Let $\overrightarrow{\mathrm{a}}=\hat{\mathrm{i}}+2 \hat{\mathrm{j}}-3 \hat{\mathrm{k}}$ and $\overrightarrow{\mathrm{b}}=2 \hat{\mathrm{i}}-3 \hat{\mathrm{j}}+5 \hat{\mathrm{k}}$. If

$\overrightarrow{\mathrm{r}} \times \overrightarrow{\mathrm{a}}=\overrightarrow{\mathrm{b}} \times \overrightarrow{\mathrm{r}}, \overrightarrow{\mathrm{r}} \cdot(\alpha \hat{\mathrm{i}}+2 \hat{\mathrm{j}}+\hat{\mathrm{k}})=3$ and

$\overrightarrow{\mathrm{r}} \cdot(2 \hat{\mathrm{i}}+5 \hat{\mathrm{j}}-\alpha \hat{\mathrm{k}})=-1, \alpha \in \mathrm{R}$, then the value of $\alpha+|\vec{r}|^{2}$ is equal to :

1. 9

2. 15

3. 13

4. 11

Correct Option: , 2

Solution:

$\overrightarrow{\mathrm{r}} \times \overrightarrow{\mathrm{a}}=\overrightarrow{\mathrm{b}} \times \overrightarrow{\mathrm{r}} \Rightarrow \overrightarrow{\mathrm{r}} \times(\overrightarrow{\mathrm{a}}+\overrightarrow{\mathrm{b}})=0$

$\overrightarrow{\mathrm{r}}=\vec{\lambda}(\overrightarrow{\mathrm{a}}+\overrightarrow{\mathrm{b}}) \Rightarrow \overrightarrow{\mathrm{r}}=\vec{\lambda}(\hat{\mathrm{i}}+2 \hat{\mathrm{j}}-3 \hat{\mathrm{k}}+2 \hat{\mathrm{i}}-3 \hat{\mathrm{j}}+5 \hat{\mathrm{k}})$

$\overrightarrow{\mathrm{r}}=\vec{\lambda}(3 \hat{\mathrm{i}}-\hat{\mathrm{j}}+2 \hat{\mathrm{k}})$.......(1)

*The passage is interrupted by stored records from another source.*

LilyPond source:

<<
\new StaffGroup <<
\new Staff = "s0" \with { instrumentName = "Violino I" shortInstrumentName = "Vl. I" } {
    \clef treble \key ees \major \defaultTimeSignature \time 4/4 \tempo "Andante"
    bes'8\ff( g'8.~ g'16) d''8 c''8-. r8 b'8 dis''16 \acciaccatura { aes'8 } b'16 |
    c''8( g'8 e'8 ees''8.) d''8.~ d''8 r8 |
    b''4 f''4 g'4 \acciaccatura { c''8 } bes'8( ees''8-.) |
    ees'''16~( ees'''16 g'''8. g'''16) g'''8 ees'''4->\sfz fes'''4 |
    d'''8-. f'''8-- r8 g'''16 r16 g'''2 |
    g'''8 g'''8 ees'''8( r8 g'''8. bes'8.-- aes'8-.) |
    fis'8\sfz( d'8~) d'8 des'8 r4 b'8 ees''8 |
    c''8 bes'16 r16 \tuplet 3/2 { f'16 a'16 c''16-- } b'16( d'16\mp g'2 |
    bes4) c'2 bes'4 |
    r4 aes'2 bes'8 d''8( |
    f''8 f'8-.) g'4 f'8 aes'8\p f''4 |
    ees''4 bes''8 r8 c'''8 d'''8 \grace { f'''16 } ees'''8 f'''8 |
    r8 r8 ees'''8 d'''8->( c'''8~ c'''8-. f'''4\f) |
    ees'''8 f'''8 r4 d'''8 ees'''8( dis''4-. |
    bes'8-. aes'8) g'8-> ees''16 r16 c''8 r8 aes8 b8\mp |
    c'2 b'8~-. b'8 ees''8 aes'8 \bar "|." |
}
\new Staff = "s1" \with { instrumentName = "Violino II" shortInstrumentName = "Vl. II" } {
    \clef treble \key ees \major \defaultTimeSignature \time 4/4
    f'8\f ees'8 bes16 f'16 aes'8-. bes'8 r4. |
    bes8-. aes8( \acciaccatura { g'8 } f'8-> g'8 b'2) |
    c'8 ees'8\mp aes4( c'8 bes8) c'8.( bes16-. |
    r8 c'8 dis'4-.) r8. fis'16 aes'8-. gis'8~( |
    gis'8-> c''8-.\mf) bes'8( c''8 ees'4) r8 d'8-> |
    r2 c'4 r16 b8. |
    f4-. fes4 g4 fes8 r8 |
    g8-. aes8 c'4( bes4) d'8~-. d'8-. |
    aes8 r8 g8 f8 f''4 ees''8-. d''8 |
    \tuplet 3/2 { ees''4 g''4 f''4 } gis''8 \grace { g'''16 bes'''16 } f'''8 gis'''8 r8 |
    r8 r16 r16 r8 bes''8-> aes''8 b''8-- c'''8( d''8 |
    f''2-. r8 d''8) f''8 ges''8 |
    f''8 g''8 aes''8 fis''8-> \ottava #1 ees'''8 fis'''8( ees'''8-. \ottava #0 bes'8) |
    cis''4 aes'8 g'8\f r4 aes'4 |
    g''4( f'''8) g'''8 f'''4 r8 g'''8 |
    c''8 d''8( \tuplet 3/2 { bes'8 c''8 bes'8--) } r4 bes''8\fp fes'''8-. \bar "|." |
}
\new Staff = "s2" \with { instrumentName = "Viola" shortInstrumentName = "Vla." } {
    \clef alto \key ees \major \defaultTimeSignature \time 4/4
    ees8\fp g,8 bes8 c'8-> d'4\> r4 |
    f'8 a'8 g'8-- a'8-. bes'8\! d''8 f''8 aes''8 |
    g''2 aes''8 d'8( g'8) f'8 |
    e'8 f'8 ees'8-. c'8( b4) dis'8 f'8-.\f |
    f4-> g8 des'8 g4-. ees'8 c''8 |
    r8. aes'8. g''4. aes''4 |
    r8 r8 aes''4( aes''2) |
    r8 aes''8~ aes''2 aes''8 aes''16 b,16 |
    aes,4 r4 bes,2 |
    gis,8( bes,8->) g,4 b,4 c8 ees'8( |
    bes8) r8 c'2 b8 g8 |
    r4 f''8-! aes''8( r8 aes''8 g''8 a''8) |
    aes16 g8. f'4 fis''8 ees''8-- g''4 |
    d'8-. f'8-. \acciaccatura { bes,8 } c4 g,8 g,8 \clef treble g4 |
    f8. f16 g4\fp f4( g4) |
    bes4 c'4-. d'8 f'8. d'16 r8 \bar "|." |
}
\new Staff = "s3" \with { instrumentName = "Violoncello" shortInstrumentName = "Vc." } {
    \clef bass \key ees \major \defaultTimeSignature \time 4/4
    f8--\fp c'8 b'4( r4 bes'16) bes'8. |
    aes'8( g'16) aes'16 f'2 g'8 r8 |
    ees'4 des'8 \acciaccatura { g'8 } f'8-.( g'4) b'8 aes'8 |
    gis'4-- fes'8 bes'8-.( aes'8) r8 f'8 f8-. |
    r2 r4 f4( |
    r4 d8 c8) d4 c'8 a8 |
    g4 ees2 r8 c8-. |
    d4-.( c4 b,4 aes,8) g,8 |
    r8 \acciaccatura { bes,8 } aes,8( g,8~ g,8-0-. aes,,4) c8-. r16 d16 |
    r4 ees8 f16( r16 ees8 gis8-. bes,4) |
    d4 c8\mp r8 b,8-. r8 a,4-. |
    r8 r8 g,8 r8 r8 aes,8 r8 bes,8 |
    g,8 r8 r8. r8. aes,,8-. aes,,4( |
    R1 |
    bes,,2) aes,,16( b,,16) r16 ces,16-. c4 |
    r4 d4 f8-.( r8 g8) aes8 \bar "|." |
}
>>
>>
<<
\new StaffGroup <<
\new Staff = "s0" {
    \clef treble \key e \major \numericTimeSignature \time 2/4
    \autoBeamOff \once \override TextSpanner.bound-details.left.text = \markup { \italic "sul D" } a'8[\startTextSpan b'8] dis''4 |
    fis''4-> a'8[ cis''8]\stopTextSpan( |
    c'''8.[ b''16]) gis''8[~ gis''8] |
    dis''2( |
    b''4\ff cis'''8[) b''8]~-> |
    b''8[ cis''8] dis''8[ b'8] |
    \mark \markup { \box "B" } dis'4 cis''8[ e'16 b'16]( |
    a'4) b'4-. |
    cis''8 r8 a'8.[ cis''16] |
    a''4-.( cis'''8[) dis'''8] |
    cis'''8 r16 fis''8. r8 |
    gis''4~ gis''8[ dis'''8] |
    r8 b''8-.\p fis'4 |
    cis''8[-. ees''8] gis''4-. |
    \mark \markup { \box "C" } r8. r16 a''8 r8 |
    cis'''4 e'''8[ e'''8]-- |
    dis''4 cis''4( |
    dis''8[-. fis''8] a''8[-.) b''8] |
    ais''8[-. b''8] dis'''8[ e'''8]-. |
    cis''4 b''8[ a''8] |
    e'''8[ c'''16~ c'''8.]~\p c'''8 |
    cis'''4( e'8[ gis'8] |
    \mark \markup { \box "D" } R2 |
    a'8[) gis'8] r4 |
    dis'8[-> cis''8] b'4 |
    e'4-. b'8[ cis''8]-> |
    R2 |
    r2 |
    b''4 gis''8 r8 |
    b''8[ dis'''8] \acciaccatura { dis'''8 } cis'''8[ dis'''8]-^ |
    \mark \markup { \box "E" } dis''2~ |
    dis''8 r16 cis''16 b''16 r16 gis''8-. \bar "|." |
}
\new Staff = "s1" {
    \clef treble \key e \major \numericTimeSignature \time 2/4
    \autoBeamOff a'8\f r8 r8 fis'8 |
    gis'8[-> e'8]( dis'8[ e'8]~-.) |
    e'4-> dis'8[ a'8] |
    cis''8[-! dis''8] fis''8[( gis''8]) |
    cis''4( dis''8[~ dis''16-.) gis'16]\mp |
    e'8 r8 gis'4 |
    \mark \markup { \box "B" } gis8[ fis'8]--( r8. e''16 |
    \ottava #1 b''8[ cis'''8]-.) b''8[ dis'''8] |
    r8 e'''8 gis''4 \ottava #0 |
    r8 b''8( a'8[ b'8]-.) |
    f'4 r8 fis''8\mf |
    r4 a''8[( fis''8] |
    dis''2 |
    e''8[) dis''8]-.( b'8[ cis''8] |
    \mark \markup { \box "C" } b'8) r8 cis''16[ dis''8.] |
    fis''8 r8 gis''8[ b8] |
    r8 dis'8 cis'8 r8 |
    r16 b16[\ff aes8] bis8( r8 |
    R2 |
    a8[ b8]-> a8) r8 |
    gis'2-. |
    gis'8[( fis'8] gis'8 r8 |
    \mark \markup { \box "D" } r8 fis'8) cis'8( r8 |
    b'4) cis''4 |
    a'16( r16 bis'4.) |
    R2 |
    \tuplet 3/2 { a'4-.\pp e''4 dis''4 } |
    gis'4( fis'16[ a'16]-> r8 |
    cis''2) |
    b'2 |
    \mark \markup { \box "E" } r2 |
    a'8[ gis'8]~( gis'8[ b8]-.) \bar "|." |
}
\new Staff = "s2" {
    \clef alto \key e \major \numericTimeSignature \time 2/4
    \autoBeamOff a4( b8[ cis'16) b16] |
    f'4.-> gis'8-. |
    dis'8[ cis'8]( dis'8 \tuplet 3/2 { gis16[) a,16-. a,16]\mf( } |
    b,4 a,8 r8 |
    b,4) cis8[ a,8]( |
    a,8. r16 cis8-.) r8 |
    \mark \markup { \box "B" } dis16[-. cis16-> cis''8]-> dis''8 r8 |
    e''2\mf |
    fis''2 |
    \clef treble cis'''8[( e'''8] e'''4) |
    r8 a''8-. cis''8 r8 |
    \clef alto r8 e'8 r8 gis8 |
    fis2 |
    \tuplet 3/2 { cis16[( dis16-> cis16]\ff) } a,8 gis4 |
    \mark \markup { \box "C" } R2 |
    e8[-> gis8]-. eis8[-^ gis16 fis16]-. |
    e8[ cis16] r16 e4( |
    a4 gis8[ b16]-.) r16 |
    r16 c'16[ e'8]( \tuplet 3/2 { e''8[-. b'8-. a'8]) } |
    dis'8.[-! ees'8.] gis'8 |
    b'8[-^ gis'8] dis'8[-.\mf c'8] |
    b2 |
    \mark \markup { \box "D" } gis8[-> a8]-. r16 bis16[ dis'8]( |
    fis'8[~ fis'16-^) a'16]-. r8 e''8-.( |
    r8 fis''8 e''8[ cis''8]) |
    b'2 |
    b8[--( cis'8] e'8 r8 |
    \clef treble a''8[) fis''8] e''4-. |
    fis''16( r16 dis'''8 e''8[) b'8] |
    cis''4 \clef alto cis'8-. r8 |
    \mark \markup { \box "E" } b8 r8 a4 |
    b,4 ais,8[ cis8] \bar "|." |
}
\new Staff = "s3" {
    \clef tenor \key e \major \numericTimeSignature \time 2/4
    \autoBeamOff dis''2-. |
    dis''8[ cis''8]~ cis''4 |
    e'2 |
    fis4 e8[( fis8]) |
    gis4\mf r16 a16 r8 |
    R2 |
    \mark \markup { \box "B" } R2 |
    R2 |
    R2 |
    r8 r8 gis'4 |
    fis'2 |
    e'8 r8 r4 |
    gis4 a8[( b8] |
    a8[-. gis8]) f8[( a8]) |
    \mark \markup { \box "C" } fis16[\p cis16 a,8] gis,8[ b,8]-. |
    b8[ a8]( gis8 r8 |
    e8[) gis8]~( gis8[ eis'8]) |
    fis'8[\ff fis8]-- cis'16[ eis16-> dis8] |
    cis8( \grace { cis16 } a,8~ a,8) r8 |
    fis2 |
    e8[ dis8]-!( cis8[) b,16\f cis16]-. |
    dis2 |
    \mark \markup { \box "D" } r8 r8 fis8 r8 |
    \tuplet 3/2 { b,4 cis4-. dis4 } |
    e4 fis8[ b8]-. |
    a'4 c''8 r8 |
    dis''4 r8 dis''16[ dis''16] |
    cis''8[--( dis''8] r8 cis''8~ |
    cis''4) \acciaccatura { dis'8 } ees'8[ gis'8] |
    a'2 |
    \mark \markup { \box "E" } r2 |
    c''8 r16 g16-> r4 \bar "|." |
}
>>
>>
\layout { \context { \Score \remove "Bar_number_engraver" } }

$\overrightarrow{\mathrm{r}} \cdot(\alpha \hat{\mathrm{i}}+2 \hat{\mathrm{j}}+\hat{\mathrm{k}})=3$

Put $\overrightarrow{\mathrm{r}}$ from (1) $\alpha \lambda=1$.......(2)

$\overrightarrow{\mathrm{r}} \cdot(2 \hat{\mathrm{i}}+5 \hat{\mathrm{j}}-\alpha \hat{\mathrm{k}})=-1$

Put $\overrightarrow{\mathrm{r}}$ from (1) $2 \lambda \alpha-\lambda=1$......(3)

Solve (2) & (3)

$\alpha=1, \quad \lambda=1$

$\Rightarrow \quad \overrightarrow{\mathrm{r}}=3 \hat{\mathrm{i}}-\hat{\mathrm{j}}+2 \hat{\mathrm{k}}$

$|\vec{r}|^{2}=14 \quad \& \quad \alpha=1$

$\alpha+|\vec{r}|^{2}=15$